ECLI:NL:RBSHE:2012:BY7967
Rechtbank 's-Hertogenbosch
- Eerste aanleg - enkelvoudig
- Rechtspraak.nl
Bevoegdheid van de rechtbank inzake artikel 15 HKOV en hoofdverblijfplaats van minderjarige kinderen
In deze zaak heeft de rechtbank 's-Hertogenbosch op 20 december 2012 uitspraak gedaan in een procedure betreffende de hoofdverblijfplaats van de minderjarige kinderen van partijen, alsook de bevoegdheid om een verklaring ex artikel 15 van het Haags kinderontvoeringsverdrag (HKOV) af te geven. De man verzocht de rechtbank om een beslissing te nemen over de hoofdverblijfplaats van de kinderen, waarbij hij verwees naar een lopende procedure in [land]. De rechtbank oordeelde dat zij op basis van de beschikbare informatie niet in staat was om een definitieve beslissing te nemen over de hoofdverblijfplaats van de kinderen en hield de beslissing pro forma aan tot 15 maart 2013.
Daarnaast werd er een verzoek gedaan om een verklaring ex artikel 15 HKOV af te geven, waarin de vraag werd gesteld of de overbrenging van de kinderen naar [land] ongeoorloofd was. De rechtbank concludeerde dat de wetgever niet heeft gekozen om de rechterlijke autoriteiten de bevoegdheid te geven om een dergelijke verklaring af te geven. De rechtbank stelde vast dat de Centrale Autoriteit in Nederland deze taak op zich neemt en dat er geen wettelijke basis is voor de rechtbank om de verzochte verklaring af te geven.

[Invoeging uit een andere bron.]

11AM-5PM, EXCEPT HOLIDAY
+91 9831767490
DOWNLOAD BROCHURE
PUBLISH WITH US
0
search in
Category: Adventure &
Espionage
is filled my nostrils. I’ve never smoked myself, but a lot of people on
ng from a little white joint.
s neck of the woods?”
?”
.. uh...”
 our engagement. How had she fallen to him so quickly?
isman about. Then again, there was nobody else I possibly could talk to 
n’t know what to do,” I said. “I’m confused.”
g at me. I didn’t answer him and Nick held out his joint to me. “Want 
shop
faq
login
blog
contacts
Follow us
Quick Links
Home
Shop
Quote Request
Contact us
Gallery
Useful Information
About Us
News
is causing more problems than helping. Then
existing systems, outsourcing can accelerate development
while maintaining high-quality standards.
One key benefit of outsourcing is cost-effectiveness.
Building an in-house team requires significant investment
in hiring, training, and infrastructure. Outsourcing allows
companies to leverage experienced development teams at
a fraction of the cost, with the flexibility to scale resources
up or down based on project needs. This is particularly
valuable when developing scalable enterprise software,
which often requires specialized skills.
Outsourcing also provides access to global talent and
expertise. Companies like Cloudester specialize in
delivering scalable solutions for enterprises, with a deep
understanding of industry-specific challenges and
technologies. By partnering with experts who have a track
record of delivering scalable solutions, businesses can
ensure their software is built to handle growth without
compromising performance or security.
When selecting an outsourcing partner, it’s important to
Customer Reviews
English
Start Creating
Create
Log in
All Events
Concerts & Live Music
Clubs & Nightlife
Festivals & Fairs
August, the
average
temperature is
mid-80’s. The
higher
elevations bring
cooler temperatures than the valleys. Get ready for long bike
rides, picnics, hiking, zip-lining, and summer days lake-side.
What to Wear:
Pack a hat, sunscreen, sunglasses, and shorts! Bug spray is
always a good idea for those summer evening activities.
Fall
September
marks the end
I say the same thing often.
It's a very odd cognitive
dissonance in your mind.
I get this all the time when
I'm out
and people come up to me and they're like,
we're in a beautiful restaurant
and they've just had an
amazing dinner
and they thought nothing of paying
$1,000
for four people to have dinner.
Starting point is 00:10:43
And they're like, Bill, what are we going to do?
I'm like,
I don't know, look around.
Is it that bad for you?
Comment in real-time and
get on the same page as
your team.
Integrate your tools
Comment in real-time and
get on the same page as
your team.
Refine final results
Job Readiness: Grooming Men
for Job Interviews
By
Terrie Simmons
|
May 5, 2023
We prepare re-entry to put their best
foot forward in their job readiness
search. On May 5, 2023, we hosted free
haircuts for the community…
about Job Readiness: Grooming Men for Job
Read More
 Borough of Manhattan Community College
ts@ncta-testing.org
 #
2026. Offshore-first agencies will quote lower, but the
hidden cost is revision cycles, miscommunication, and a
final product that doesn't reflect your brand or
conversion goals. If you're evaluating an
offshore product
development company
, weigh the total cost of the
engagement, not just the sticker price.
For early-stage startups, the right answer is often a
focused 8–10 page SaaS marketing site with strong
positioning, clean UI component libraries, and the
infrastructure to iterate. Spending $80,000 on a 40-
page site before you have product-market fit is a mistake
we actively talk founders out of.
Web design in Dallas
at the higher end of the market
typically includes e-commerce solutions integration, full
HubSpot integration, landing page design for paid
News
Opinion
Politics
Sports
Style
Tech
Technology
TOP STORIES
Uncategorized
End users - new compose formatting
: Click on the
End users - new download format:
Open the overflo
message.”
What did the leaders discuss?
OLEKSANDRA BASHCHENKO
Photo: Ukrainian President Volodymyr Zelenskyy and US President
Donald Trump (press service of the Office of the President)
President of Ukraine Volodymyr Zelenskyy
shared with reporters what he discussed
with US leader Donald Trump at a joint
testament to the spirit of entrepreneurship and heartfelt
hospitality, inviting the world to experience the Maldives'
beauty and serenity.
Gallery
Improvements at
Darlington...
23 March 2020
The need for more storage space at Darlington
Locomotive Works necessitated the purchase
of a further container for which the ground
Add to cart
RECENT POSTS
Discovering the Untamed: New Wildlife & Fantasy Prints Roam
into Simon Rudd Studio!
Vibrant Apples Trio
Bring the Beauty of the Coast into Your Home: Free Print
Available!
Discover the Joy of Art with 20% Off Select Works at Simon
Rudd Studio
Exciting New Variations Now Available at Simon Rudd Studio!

De rechtbank besloot om de beslissing over de hoofdverblijfplaats aan te houden en verklaarde zich onbevoegd om de verklaring ex artikel 15 HKOV af te geven. De proceskosten werden gecompenseerd, waarbij iedere partij de eigen kosten draagt. Deze beschikking is gegeven door mr. V.R. de Meyere, rechter en kinderrechter, en openbaar uitgesproken in aanwezigheid van de griffier.